QUÉ HACER –
• a. Según el texto «El amo de la influenza», ¿hasta qué hora de la mañana mantenía encendidos los faroles el sereno?
• b. Copia del texto «El amo de la influenza» el fragmento que empieza en "EL AMO DE LA" y termina en "su tenebroso cargamento.".
• c. Prosigue el texto «El amo de la influenza» a partir de su última oración.

TEXTO MOSTRADO –
=====

EL AMO DE LA INFLUENZA
Publicado por MISIÓN Y VISIÓN | | Posted On jueves, 30 de abril de 2009 at 9:40
* Aquel mundo de oscuridad y silencio era roto cada tres cuartos de hora por el andar de una carreta desvencijada que, jalada por una mula, recorría calles y acequias en busca de su tenebroso cargamento.
Miguel Alvarado
Las desiertas calles de la ciudad de México ni siquiera albergaban la presencia del sereno, que todas las noches y hasta las cinco de la mañana se encargaba de mantener encendidos los faroles del primer cuadro de la ciudad y gritar la hora. Aquel lamento que consignaba “las onceeee y todo sereeenooo” aquella noche hacía eco en el vacío de la capital de la Nueva España. Las lujosas mansiones de los conquistadores permanecían mudas y cerradas a piedra y lodo porque el antiguo temor a la muerte rondaba a los habitantes. Cerrados estaban los palacetes de Jerónimo de Aguilar, conocido como La Imprenta; oscuro se dibujaba la casona de los herederos del guerrero Hernando de Cortés y los conventos ni siquiera mantenían al habitual portero, que abría una rendija para atender y auxiliar a los feligreses que buscaban una ayuda que no era de esta tierra.

=====

[Registros guardados]
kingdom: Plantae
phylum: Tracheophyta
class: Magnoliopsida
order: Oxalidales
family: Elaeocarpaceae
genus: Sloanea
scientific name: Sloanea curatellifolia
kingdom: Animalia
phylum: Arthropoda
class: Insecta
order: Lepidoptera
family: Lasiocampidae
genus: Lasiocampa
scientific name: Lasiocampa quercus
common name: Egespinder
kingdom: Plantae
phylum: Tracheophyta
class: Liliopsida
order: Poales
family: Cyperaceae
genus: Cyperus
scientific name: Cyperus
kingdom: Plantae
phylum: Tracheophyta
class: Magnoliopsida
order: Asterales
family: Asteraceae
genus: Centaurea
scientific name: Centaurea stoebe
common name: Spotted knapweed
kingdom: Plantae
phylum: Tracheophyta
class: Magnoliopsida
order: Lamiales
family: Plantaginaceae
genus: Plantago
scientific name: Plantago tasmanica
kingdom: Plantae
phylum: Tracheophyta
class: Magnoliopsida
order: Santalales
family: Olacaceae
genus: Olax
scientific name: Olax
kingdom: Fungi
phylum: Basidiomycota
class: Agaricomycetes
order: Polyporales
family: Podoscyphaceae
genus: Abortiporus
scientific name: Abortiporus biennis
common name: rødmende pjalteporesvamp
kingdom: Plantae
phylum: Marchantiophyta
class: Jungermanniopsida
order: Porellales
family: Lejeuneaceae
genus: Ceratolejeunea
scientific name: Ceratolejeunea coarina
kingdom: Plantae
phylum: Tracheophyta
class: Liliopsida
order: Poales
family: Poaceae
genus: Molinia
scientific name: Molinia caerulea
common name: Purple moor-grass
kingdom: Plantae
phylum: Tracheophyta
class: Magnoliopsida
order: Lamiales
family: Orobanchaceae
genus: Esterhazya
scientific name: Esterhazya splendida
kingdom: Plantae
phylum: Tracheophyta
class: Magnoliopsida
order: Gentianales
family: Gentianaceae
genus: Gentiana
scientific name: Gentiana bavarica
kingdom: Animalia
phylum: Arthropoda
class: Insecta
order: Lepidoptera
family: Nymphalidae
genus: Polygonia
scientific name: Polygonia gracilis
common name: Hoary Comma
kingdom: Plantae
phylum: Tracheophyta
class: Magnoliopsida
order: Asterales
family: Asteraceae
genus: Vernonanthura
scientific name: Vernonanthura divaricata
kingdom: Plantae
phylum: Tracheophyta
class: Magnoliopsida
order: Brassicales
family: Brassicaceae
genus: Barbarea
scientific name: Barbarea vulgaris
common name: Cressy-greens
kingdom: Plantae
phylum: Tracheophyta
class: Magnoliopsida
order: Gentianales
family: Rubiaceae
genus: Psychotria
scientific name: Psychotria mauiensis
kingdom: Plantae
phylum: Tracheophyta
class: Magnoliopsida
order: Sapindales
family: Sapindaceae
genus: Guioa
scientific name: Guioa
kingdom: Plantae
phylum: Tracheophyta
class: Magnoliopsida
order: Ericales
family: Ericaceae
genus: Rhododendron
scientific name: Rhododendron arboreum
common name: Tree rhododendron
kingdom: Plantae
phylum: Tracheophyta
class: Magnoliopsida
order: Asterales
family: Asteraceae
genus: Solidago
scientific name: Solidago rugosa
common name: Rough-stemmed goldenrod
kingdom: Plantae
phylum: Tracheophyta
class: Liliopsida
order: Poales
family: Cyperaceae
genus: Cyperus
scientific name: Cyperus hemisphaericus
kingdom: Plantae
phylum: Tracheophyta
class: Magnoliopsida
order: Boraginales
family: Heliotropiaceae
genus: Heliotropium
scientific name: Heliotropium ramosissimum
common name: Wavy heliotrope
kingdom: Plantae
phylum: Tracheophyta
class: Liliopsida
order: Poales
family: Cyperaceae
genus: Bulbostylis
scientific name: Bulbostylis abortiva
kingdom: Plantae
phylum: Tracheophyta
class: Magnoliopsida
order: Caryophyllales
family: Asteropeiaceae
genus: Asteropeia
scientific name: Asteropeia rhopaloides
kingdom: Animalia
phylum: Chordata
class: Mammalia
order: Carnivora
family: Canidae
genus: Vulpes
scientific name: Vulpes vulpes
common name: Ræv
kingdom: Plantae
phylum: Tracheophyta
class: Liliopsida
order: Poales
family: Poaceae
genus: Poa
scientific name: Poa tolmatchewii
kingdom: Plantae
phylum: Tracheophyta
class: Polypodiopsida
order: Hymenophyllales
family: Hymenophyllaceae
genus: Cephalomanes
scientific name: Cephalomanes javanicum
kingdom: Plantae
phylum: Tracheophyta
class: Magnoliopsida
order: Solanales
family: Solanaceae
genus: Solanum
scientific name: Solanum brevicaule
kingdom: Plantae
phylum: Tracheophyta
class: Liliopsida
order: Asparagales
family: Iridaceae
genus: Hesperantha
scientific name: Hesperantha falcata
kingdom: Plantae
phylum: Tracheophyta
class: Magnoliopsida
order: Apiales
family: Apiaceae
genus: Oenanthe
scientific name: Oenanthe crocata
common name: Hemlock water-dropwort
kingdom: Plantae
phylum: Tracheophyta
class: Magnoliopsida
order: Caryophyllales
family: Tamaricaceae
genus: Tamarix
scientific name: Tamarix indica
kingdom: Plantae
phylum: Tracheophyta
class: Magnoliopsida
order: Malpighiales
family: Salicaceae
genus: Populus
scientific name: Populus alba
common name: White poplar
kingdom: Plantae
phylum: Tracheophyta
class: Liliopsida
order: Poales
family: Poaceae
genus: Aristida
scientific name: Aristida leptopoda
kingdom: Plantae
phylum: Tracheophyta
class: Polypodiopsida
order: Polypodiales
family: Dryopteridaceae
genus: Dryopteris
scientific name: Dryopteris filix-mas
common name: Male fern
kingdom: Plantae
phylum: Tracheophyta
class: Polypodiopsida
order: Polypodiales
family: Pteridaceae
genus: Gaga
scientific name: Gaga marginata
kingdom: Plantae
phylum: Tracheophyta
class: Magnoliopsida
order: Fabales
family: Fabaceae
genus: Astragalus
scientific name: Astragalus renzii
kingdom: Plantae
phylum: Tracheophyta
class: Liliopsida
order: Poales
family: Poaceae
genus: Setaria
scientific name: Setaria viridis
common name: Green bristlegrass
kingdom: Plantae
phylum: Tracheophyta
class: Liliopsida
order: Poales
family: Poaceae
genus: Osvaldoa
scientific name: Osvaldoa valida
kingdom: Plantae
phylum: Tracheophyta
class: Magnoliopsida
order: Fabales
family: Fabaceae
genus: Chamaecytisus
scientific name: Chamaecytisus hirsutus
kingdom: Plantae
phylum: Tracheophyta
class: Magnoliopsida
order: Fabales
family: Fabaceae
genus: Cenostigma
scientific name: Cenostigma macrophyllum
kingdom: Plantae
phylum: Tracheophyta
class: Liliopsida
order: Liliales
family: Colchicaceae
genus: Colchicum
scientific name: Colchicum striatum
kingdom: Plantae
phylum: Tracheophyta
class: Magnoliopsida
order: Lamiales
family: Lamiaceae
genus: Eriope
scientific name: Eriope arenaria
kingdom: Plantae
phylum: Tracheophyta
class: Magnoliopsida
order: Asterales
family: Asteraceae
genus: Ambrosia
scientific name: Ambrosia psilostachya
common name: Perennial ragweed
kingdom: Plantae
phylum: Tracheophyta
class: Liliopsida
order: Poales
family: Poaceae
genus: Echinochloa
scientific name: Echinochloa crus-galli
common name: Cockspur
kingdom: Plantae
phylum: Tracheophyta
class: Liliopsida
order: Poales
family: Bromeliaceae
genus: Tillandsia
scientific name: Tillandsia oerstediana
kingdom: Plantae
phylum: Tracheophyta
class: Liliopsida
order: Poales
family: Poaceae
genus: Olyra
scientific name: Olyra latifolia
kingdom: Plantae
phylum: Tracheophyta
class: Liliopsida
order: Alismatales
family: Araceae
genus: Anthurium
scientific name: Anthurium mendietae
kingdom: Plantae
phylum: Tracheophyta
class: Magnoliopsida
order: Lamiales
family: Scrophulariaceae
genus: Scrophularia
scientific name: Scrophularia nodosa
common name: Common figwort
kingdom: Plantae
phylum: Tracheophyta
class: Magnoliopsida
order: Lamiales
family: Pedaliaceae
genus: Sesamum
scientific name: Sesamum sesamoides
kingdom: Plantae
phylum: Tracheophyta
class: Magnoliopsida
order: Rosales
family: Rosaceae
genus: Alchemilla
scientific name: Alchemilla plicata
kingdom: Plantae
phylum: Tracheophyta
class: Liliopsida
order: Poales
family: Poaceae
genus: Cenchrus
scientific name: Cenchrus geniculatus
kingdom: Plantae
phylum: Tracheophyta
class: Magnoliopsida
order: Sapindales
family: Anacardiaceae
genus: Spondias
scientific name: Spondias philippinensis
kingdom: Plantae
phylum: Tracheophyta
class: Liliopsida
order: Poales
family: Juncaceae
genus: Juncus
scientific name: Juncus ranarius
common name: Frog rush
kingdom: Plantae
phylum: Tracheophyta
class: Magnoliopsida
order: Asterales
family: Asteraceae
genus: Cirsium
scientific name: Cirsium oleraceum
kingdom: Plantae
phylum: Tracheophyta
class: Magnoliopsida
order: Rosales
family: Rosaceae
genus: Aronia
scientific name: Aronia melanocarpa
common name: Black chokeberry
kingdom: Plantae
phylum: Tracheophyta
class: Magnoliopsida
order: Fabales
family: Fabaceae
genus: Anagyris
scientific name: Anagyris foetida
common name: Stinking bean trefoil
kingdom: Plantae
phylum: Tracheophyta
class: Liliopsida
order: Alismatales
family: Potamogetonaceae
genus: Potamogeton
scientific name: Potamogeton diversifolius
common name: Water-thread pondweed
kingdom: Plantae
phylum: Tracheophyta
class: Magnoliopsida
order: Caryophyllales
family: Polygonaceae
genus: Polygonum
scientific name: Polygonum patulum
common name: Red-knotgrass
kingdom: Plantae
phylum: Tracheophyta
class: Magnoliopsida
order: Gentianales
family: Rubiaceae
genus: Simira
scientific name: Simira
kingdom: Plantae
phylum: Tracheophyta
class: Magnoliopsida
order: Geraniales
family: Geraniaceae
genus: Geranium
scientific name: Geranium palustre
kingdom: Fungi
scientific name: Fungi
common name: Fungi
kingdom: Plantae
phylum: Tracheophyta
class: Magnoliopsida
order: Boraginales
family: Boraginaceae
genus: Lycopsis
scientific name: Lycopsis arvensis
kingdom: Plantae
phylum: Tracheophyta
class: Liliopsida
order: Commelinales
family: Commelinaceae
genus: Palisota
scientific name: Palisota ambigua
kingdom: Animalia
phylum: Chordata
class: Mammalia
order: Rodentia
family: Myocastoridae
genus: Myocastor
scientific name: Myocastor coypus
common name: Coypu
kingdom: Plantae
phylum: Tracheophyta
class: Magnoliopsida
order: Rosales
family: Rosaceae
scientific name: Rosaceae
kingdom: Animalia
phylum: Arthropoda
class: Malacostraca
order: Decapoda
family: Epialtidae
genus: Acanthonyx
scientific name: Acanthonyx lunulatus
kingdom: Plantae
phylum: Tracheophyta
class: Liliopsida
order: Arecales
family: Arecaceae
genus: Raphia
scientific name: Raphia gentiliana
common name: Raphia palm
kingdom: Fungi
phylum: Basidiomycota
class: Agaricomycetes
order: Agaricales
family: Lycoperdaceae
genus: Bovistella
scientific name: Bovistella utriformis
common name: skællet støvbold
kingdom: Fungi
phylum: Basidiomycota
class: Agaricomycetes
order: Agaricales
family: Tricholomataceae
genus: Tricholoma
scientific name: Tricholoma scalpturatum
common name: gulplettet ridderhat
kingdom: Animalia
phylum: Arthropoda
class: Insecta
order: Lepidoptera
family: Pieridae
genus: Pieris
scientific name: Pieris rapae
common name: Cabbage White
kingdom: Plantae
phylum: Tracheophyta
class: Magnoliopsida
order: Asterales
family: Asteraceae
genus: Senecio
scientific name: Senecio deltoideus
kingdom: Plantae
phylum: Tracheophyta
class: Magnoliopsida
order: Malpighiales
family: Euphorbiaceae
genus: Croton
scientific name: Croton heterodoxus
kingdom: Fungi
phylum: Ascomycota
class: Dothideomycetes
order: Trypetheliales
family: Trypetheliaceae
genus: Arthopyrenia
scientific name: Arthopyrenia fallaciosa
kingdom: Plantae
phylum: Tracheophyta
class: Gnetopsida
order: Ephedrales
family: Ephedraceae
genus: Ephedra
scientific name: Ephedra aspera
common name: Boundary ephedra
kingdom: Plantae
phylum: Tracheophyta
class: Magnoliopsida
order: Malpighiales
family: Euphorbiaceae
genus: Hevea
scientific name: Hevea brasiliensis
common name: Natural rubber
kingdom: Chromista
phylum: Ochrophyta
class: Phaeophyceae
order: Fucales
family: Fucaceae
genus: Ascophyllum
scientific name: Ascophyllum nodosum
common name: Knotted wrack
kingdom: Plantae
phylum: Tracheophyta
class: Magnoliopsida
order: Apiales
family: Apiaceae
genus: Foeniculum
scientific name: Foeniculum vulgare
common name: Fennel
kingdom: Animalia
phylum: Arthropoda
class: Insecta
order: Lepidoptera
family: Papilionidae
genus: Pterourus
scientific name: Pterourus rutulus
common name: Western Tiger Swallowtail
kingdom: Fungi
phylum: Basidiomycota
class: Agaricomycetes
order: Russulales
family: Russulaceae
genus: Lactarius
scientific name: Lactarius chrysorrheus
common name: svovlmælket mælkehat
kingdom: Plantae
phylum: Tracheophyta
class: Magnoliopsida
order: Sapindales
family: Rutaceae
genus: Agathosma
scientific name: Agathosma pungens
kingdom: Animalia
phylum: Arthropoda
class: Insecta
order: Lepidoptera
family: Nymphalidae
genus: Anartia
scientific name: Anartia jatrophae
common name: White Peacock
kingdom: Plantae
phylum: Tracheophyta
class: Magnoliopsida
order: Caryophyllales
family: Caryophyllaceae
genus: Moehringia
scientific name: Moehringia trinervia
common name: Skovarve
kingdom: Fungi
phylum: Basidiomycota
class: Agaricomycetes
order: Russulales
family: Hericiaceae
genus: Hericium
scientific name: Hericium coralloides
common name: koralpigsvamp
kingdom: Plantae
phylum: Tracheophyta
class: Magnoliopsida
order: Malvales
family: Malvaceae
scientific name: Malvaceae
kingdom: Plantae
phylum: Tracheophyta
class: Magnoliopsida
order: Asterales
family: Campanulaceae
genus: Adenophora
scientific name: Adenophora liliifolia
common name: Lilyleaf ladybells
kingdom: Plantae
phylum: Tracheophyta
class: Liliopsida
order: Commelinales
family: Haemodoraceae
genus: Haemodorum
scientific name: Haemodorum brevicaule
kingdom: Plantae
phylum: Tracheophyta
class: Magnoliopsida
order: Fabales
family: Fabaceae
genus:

=====

RESPUESTAS POR TAREA –
• a. Hasta las cinco de la mañana.

• b.
EL AMO DE LA INFLUENZA
Publicado por MISIÓN Y VISIÓN | | Posted On jueves, 30 de abril de 2009 at 9:40
* Aquel mundo de oscuridad y silencio era roto cada tres cuartos de hora por el andar de una carreta desvencijada que, jalada por una mula, recorría calles y acequias en busca de su tenebroso cargamento.

• c.
Pero aquel mundo de oscuridad y silencio era roto cada tres cuartos de hora por el andar de una carreta desvencijada que, jalada por una mula, recorría calles y acequias en busca de su tenebroso cargamento. Allí, sobre aquella carreta apenas sostenida por dos enormes ruedas de madera y un sillín para el conductor, se trasladaban los cuerpos de los muertos por una de las epidemias más mortales que haya diezmado a la ciudad. El carretero se detenía en las puertas marcadas con una señal hecha con tiza, que le indicaba que allí había un cadáver. Embozado de pies a cabeza, el tétrico conductor debía detenerse y subir, él solo, al pasajero invitado para llevarlo a la fosa común, donde se perdería para siempre acompañado de otros tantos sucumbidos a la epidemia de tifo de aquel año de 1545.
Ya los conquistadores habían conocido el horror de una pandemia al derrotar a los aztecas y, en 1521 la viruela que marcó la muerte del mismo Cuitláhuac, había dejado una estela de muertos en ambas razas, pero fueron los indígenas quienes vieron disminuida su población hasta en 95 por ciento. En aquel entonces un soldado de Cortés iba enfermo en las naves y contagió al resto, aunque Bartolomé de las Casas relata que en el segundo viaje de Colón una gripe terrible se abatió sobre los descubridores y los indígenas que se mantenían cerca de ellos. Esta gripe fue descrita como “influenza virus”.
Otra epidemia, esta vez de tifo, segó la vida del famoso aventurero Juan Ponce de León, quien murió en la ciudad de México obsesionado aún con hallar la Fuente de la Eterna Juventud. No halló Ponce tal prodigio, pero sí se encontró mirando de frente en su lecho de moribundo al capitán Cortés, a quien investigaba por orden de los reyes españoles debido a la sospecha de que Hernán había cometido faltas contra la Corona durante su estadía en el Nuevo Mundo. Ponce se llevó lo que sabía a la tumba en 1526 pero la conseja señala que el tifo no le hizo nada, pues antes un poderoso veneno administrado con sabiduría en sus alimentos había hecho su labor.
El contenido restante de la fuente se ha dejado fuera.